## Esercizio proposto
Modifica le righe seguenti sostituendo "country" con "nation" e lasciando invariato tutto il resto. Nella risposta ometti le immagini.

## Dati forniti
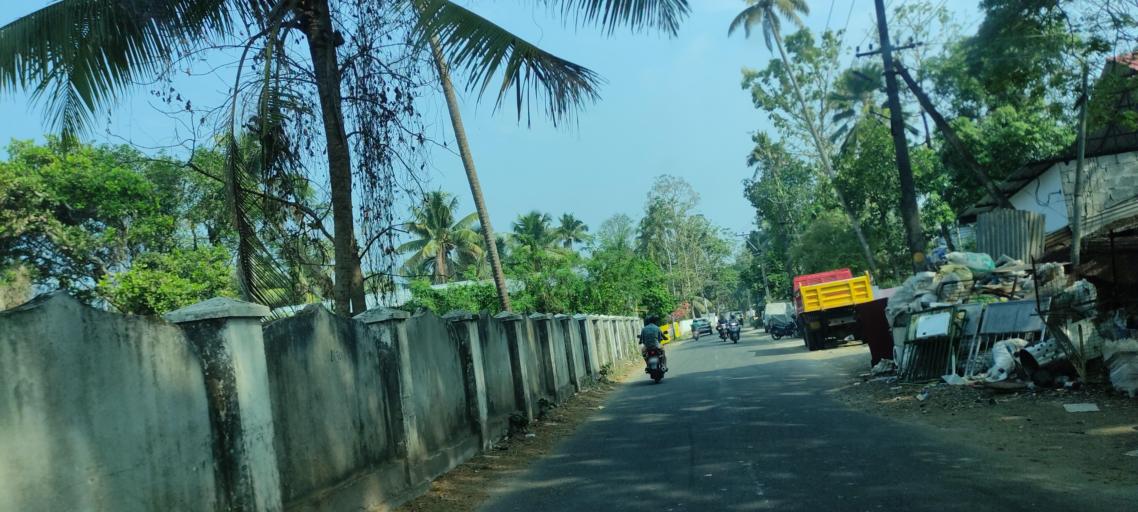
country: IN
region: Kerala
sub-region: Alappuzha
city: Kutiatodu
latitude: 9.7769
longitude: 76.3050
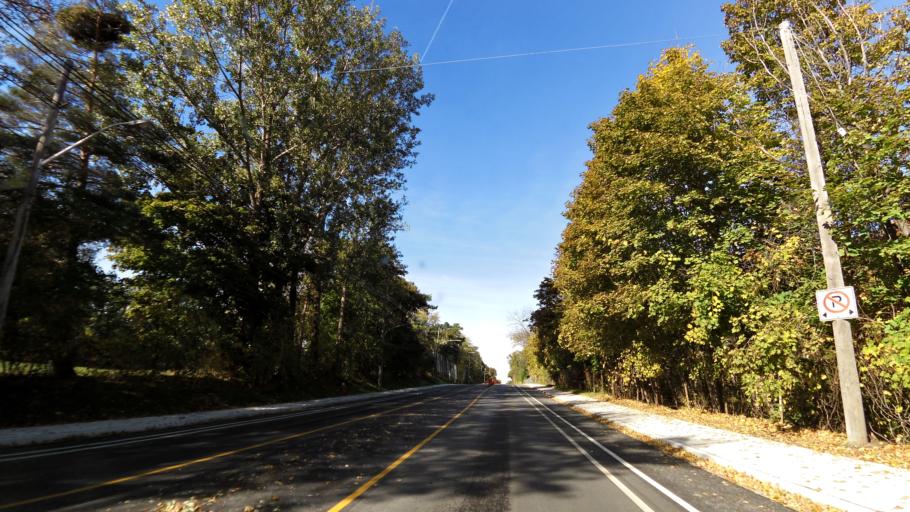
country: CA
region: Ontario
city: Etobicoke
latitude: 43.5880
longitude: -79.5561
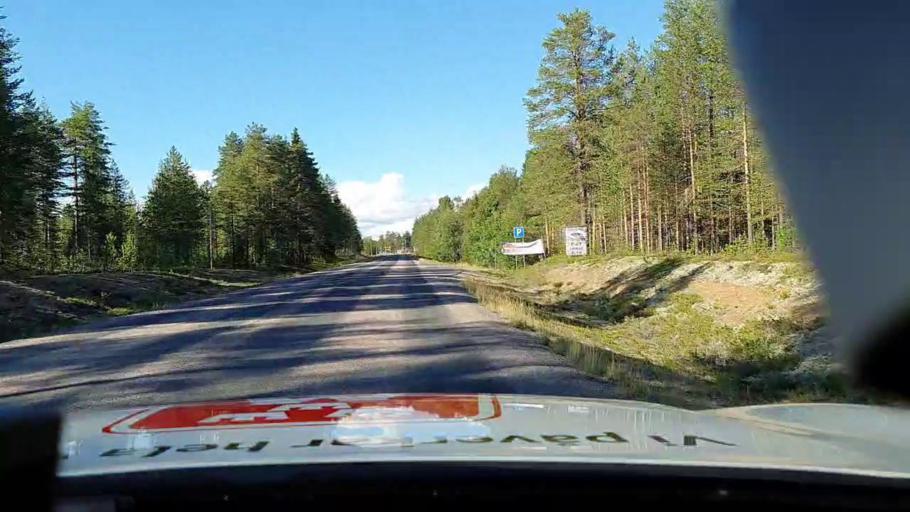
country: SE
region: Norrbotten
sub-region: Overkalix Kommun
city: OEverkalix
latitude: 66.2905
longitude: 22.8171
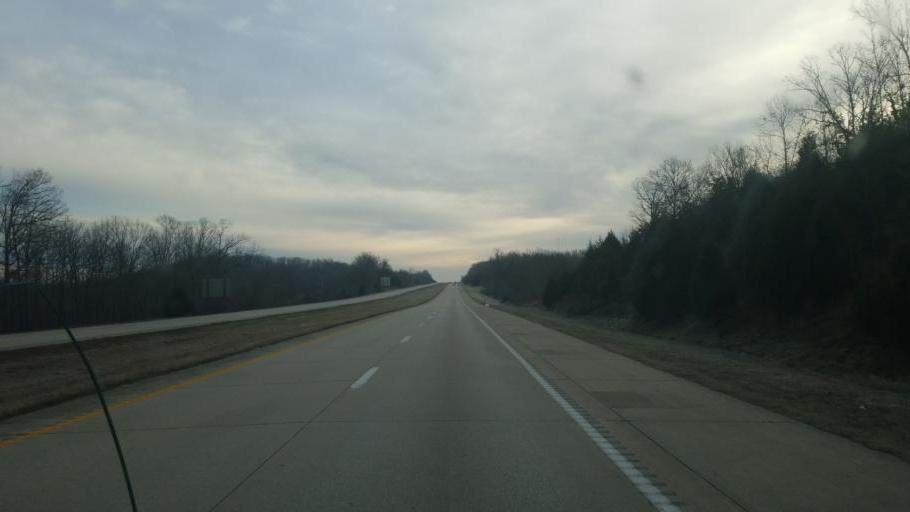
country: US
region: Missouri
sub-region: Butler County
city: Poplar Bluff
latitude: 36.7954
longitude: -90.4240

## Soluzione dell'esercizio
nation: IN
region: Kerala
sub-region: Alappuzha
city: Kutiatodu
latitude: 9.7769
longitude: 76.3050
nation: CA
region: Ontario
city: Etobicoke
latitude: 43.5880
longitude: -79.5561
nation: SE
region: Norrbotten
sub-region: Overkalix Kommun
city: OEverkalix
latitude: 66.2905
longitude: 22.8171
nation: US
region: Missouri
sub-region: Butler County
city: Poplar Bluff
latitude: 36.7954
longitude: -90.4240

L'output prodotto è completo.